Directions -> Output each line from the start of the listing through the line containing "In this project, some", both included, as a Markdown table with the columns "Row" and "Line". Leave out blank lines.

(Source data)
+ + + +

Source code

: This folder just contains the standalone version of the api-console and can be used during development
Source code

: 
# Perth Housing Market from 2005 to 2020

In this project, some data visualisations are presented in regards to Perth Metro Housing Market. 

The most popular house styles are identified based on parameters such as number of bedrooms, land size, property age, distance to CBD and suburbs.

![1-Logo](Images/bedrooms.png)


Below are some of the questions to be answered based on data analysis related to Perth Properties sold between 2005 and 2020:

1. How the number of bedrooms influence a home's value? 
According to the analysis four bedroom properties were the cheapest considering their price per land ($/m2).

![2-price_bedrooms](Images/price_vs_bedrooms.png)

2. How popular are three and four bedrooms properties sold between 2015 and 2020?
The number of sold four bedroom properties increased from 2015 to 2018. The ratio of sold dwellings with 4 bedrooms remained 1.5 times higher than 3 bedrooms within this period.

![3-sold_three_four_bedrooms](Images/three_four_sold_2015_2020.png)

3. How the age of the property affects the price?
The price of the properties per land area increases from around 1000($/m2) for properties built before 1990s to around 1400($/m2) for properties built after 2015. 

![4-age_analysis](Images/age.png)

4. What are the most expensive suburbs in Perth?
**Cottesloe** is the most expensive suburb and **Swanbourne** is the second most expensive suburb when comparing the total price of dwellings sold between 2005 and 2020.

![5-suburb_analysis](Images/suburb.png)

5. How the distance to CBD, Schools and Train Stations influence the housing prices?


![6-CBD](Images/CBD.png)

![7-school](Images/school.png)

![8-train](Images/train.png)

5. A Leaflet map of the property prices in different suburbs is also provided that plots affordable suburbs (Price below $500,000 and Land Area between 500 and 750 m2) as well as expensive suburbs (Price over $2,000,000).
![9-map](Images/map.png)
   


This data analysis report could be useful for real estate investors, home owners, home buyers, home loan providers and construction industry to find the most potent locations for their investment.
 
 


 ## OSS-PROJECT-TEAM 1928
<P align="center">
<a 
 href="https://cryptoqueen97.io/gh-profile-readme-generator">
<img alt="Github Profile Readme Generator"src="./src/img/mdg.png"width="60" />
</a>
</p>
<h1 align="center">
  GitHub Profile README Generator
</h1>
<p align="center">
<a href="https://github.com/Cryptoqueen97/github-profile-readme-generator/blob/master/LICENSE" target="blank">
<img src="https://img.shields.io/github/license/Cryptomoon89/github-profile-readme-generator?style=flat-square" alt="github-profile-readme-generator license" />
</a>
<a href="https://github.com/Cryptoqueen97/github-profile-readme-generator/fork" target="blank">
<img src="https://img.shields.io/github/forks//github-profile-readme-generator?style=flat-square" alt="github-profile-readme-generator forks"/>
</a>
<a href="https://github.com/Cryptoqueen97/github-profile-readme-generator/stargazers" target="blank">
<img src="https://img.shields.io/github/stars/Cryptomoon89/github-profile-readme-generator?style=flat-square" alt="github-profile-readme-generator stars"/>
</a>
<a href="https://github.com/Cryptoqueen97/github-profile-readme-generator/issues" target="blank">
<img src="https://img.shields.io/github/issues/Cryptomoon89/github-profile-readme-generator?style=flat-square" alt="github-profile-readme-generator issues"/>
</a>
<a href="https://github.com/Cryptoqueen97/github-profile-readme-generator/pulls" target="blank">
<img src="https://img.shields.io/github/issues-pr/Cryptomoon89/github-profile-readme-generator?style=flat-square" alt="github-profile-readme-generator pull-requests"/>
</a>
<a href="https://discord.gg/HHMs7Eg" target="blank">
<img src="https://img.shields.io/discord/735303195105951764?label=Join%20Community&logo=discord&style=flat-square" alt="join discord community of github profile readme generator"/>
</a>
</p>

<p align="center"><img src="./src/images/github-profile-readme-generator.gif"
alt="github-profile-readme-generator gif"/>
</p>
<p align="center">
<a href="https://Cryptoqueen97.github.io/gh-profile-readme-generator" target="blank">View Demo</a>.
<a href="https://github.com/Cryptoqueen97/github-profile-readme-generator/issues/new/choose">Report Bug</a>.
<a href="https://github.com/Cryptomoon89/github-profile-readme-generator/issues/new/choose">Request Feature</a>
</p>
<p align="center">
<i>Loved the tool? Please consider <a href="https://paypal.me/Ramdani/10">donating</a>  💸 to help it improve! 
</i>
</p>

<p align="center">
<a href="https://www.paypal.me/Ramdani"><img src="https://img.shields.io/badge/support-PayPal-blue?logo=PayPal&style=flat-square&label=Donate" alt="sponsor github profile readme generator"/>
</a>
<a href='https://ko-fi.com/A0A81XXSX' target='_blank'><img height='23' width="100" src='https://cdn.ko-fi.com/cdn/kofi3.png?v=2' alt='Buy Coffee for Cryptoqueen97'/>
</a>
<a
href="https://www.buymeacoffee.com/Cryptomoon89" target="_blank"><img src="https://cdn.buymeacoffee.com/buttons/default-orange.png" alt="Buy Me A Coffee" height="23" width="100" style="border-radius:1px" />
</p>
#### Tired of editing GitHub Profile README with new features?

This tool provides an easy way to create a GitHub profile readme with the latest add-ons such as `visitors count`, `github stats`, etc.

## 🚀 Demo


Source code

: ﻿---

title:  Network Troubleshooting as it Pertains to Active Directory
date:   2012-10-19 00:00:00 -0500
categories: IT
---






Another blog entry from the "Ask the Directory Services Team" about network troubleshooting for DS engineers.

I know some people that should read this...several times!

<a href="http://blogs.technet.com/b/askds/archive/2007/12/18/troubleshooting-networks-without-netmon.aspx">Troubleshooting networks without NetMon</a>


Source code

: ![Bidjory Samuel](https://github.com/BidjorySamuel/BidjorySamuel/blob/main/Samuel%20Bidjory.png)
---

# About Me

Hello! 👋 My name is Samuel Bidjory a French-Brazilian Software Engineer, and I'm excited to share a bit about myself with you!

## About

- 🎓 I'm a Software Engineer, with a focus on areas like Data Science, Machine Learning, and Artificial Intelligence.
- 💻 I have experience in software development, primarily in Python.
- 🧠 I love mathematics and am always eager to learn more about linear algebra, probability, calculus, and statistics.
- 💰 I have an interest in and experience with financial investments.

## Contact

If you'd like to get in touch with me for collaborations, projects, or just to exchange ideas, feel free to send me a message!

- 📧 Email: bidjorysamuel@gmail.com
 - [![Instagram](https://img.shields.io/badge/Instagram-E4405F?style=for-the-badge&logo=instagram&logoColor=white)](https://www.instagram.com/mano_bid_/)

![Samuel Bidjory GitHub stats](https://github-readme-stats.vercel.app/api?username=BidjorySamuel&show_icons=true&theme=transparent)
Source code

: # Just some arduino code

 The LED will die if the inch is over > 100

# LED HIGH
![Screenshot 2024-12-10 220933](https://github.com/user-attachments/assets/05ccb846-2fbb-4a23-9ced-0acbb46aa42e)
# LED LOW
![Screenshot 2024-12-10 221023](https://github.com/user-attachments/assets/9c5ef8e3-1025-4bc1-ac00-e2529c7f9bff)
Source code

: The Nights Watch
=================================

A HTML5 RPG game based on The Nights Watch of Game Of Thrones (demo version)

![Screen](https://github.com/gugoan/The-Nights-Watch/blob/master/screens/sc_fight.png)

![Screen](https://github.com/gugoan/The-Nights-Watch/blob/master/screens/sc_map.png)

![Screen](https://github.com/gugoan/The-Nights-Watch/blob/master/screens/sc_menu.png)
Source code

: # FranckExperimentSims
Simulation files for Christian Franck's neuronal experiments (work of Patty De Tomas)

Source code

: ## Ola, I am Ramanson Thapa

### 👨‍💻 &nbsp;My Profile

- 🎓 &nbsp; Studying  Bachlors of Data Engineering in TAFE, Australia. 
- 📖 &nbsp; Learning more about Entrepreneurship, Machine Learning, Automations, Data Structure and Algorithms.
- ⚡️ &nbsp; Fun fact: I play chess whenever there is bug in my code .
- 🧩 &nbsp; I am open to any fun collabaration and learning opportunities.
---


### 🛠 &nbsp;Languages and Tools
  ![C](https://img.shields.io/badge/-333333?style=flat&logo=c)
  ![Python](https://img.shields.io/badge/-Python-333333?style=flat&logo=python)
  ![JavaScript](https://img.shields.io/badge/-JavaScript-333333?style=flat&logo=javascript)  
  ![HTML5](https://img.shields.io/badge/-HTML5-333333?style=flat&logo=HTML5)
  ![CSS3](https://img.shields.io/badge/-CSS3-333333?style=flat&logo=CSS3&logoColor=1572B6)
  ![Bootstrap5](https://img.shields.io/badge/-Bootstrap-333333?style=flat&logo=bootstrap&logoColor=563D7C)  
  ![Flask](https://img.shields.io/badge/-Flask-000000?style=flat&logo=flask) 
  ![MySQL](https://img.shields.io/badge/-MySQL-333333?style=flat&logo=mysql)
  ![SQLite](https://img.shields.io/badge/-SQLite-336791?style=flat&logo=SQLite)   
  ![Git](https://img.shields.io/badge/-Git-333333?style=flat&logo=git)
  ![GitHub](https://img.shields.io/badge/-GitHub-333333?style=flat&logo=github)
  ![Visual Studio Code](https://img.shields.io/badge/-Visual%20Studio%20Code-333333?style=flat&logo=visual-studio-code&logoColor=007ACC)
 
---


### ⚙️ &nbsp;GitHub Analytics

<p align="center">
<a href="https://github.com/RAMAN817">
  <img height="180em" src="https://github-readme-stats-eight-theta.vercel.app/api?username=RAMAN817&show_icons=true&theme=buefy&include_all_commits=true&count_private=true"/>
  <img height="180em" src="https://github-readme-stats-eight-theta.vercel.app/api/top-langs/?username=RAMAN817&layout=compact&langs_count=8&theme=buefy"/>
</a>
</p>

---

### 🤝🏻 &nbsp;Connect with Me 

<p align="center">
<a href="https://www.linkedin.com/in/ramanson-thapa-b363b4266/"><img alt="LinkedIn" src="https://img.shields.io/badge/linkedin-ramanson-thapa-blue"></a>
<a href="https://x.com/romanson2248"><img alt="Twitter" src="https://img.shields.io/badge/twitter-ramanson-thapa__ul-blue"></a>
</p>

+ + + +

Answer box ->
| Row | Line |
|---|---|
| 1 | Source code |
| 2 | : This folder just contains the standalone version of the api-console and can be used during development |
| 3 | Source code |
| 4 | :  |
| 5 | # Perth Housing Market from 2005 to 2020 |
| 6 | In this project, some data visualisations are presented in regards to Perth Metro Housing Market.  |